Ce sont les electeurs qui decideront des orientations d Ennahda et de son avenir. Les eradicteurs maladifs de tout ce qui est Islam au sein des elites francisees et deracinees de la culture de leur peuple ne seront jamais satisfaits que si Ennahda disparait pour toujours.un article pathetique.....

HK
| 19-05-2016 20:35
@Sofiene Ben Hamida, Vous allez encore écrire et réécrire, parler et reparler, analyser et réanalyser j'ai l'impression ... pas de changement en vue sur le contenu ... le monde continuera pouratnt à changer ...

Tounes hobbi
| 17-05-2016 21:28
Séparation entre politique et prédiction ? ? ? Il faut séparation entre politique et religion ! Ce n'est que de la poudre aux yeux ! Une trou vaille nahdhaoui pour jouer avec les mots

canalou
| 16-05-2016 15:32
rien qu a voir le nombre de sans domicile et les mendiants on peut se poser la question ou sont les musulmans dans ce pays? des salaries payent l impot mais les fonctions liberales et les ariculteurs fuient .cet acte citoyen doit etre respecte autant que la zakat qui risque de financer le terrorisme en cas de non controle et qui va gerer ? un bon musulman doit aider directement les pauvres sans tralala politique pendant les fetes et les epreuves de la vie en fonction de ses moyens

xm
| 16-05-2016 14:56
Ennahda chantent,parlotte,crie haut et fort,tape sur les tambours,manifeste,, flatte ses ennimis avant ses amis,vend,achète,offre des pardons à ce qui mérite et ce qui ne mérite pas,elle fera tout ce qui est possible et impossible pour arriver à son but:(tremper les électeurs)mais vous pouvez être sûr qu'elle ne changerai jamais parce que les bases d'Ennahda ce sont eux le moteur de tout les décisions radicaux et à la tête leur chef Gannouchi mais lui et connu par son double langage qui trompe pas mal de monde malheureusement!.

Bibou
| 16-05-2016 13:57
Il faut bien lire les fables de la Fontaine et se rappeler de la periode de la troïka pour croire au congrès des Frères qui va accoucher une séparation politique prédication . Tout est piège.

La NAHdA embellit l'emballage mais garde toujours le produit périmé .
vigilance .


Mr Chatti
| 16-05-2016 12:08
En séparant l'action politique de l'action de prédication, ce parti prend les devants par rapport à certains autres.
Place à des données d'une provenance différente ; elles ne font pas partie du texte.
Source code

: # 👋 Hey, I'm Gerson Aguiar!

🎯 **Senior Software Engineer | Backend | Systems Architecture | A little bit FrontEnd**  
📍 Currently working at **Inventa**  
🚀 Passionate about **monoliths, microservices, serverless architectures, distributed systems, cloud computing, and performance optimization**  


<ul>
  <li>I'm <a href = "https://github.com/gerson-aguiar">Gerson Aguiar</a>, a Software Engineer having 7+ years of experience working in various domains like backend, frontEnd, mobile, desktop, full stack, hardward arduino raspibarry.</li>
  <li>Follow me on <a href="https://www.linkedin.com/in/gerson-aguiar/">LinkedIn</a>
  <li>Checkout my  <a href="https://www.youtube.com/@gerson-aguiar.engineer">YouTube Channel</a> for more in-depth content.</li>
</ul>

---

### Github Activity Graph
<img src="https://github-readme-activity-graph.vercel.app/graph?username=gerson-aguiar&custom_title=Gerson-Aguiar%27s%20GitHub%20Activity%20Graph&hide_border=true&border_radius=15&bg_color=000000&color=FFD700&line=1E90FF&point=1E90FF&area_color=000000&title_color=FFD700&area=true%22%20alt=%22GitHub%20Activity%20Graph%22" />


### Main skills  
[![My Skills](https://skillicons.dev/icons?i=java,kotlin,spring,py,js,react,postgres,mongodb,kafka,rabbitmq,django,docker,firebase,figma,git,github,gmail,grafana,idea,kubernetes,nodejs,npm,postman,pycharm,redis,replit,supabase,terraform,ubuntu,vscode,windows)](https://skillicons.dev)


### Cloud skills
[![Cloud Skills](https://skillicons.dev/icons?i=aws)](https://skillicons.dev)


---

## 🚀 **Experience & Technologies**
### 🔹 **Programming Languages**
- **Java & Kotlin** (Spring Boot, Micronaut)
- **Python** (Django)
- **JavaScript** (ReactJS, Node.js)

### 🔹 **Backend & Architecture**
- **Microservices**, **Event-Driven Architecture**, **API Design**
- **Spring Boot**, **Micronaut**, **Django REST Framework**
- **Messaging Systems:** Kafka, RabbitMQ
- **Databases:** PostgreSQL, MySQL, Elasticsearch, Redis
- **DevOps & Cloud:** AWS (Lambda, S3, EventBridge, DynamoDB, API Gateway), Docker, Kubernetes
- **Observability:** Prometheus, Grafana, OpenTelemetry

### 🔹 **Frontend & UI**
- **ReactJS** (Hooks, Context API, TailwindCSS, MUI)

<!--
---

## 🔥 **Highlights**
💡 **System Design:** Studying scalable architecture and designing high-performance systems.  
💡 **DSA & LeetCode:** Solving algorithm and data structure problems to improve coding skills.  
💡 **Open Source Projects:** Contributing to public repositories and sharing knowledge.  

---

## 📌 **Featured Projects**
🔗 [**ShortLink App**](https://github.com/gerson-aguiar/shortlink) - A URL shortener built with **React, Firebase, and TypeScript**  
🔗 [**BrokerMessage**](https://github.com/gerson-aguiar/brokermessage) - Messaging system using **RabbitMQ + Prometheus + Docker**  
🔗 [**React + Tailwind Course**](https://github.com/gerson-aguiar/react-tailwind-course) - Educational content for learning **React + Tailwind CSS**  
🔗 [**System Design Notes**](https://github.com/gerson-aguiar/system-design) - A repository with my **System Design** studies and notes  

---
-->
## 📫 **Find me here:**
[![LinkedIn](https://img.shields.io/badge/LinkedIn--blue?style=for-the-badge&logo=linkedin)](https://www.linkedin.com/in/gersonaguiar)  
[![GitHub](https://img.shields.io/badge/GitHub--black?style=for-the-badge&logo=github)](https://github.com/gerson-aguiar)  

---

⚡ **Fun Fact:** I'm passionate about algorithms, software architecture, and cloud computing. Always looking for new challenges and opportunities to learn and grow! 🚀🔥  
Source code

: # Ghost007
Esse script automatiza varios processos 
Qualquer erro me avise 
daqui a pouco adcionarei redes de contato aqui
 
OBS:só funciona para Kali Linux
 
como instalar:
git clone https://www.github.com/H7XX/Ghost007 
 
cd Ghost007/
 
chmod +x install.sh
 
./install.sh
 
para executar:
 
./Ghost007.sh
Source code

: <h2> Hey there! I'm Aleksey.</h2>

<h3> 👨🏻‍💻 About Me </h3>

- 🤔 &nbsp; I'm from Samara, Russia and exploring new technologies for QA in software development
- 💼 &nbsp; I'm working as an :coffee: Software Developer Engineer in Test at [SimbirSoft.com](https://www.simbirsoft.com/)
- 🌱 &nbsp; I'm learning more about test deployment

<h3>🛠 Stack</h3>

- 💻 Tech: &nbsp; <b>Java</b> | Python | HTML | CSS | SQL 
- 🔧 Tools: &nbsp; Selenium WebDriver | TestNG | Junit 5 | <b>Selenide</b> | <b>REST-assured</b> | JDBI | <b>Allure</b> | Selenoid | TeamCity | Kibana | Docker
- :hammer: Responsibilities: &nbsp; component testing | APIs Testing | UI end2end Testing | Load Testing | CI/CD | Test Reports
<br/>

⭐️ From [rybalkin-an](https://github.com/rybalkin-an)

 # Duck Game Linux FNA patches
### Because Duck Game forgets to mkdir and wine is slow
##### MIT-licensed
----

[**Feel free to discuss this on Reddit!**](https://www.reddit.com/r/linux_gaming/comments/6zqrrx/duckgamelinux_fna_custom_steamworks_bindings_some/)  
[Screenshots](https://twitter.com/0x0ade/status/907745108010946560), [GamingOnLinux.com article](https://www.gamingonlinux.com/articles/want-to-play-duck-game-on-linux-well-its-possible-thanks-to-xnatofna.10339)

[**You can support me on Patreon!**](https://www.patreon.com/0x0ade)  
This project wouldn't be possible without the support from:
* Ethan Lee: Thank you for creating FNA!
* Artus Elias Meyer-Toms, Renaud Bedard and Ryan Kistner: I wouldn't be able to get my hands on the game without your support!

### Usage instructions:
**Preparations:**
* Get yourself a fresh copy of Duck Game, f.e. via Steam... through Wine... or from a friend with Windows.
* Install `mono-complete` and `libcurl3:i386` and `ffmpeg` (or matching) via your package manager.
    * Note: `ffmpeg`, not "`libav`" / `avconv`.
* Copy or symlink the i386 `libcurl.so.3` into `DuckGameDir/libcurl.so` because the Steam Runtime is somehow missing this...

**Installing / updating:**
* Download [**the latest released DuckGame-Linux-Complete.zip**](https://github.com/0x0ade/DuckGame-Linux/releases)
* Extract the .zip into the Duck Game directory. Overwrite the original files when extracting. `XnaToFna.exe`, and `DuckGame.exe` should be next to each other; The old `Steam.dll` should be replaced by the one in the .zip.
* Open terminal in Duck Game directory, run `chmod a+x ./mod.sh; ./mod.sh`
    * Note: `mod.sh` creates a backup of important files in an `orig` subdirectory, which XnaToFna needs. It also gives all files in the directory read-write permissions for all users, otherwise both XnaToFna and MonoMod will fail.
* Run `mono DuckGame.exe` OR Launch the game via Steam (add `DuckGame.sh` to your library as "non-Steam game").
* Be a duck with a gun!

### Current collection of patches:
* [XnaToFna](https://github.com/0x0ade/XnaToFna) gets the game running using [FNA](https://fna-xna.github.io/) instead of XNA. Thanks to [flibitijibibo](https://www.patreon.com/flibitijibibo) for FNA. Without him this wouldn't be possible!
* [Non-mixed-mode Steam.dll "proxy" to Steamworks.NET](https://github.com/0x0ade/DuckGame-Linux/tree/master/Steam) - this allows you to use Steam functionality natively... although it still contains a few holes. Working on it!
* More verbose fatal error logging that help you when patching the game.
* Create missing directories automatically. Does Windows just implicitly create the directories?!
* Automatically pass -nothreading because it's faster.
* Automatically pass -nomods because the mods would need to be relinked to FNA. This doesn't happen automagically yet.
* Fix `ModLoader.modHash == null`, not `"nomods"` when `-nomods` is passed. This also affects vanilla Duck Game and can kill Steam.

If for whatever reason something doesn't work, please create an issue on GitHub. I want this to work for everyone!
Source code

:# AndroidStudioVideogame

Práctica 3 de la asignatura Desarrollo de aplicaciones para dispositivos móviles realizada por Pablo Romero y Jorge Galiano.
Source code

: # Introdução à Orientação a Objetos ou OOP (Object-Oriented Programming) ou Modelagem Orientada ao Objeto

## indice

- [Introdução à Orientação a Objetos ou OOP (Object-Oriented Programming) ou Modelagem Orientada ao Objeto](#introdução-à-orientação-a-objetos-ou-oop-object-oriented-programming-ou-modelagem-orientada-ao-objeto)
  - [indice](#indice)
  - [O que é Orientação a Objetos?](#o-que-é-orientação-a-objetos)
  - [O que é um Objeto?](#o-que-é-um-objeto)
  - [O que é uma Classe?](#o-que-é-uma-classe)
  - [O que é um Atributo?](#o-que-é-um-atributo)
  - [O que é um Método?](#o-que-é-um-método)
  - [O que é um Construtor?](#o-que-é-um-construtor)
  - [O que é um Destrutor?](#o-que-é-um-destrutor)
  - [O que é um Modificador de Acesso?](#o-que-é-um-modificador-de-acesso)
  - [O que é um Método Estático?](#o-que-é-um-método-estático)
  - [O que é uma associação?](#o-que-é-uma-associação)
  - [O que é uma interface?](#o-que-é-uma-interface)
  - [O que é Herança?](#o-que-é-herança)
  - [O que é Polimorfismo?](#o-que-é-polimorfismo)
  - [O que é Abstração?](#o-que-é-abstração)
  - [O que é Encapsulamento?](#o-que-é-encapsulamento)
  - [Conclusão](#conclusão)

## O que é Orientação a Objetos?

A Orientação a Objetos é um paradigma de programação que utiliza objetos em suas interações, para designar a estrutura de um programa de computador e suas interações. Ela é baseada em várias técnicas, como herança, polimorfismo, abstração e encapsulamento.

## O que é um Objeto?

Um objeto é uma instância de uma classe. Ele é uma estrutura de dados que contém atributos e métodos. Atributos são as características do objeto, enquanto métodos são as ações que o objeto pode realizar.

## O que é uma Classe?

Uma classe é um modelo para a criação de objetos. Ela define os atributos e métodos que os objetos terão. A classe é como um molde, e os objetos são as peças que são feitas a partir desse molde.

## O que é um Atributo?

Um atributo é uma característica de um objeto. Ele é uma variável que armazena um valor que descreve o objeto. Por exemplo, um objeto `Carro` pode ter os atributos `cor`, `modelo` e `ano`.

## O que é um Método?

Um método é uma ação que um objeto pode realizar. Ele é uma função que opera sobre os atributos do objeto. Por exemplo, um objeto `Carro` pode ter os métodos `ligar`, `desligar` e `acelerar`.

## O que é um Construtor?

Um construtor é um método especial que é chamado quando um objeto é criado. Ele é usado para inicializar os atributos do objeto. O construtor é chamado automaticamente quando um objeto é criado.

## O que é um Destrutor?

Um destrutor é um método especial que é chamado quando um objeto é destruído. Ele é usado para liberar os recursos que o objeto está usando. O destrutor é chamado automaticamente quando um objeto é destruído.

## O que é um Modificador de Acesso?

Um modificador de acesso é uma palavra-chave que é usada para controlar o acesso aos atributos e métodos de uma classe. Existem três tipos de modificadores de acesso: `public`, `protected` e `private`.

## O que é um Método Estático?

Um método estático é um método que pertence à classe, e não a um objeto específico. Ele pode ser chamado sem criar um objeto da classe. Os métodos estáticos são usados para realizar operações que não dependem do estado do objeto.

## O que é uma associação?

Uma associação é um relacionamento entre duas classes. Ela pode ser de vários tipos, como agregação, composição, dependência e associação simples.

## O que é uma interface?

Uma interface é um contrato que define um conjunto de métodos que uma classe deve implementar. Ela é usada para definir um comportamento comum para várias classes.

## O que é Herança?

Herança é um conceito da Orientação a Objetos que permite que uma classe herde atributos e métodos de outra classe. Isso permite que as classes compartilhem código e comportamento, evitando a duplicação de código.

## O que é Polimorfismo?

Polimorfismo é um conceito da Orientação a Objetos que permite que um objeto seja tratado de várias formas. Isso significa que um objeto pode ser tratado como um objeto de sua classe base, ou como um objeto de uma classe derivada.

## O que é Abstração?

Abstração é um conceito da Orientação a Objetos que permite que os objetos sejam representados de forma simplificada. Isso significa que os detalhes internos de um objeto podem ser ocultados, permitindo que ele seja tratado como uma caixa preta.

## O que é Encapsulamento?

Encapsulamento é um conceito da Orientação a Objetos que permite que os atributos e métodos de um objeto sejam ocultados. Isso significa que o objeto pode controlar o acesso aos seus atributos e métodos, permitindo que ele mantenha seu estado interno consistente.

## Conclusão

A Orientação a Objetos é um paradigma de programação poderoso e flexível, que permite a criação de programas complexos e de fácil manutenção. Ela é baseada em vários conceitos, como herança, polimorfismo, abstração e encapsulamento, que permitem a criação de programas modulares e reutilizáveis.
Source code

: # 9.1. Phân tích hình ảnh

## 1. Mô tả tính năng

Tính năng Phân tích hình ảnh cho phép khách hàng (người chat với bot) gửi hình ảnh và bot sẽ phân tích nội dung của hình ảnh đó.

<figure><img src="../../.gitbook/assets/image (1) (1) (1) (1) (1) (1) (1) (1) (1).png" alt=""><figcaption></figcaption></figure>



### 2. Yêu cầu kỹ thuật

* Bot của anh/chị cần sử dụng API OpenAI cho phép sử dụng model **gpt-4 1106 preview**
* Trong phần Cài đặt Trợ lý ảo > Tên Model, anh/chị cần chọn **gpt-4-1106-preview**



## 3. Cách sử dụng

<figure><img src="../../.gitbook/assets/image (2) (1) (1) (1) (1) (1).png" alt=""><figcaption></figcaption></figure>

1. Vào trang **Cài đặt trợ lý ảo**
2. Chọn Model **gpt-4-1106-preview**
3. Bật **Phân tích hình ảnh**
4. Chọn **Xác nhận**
Une telle structuration ne peut qu'être salué. Or nous apercevons que les attaques fusent déjà de toute part. Le terme "mutation" utilisé en dit long sur l'inquiétude des tunisiens vis à vis de ce parti. Il me semble que ce terme a été utilisé pour donner une image du monstre de Frankenstein à ce parti. Ce qui se passe au sein d'Ennahdha n'est autre qu'un passage à la démocratisation, et ceci n'a rien d'effrayant, bien au contraire. Le wakf et le zakkat font parti de notre culture arabo-musulmane. Je ne vois pas pourquoi sous-estimer ces 2 idées. Comme tout parti politique il peut proposer des idées, et débattre de ça au sein de l'ANC. N'oublions pas que nous vivons depuis 5 ans en démocratie, et qu'il faut savoir accepter une idée différente de la notre.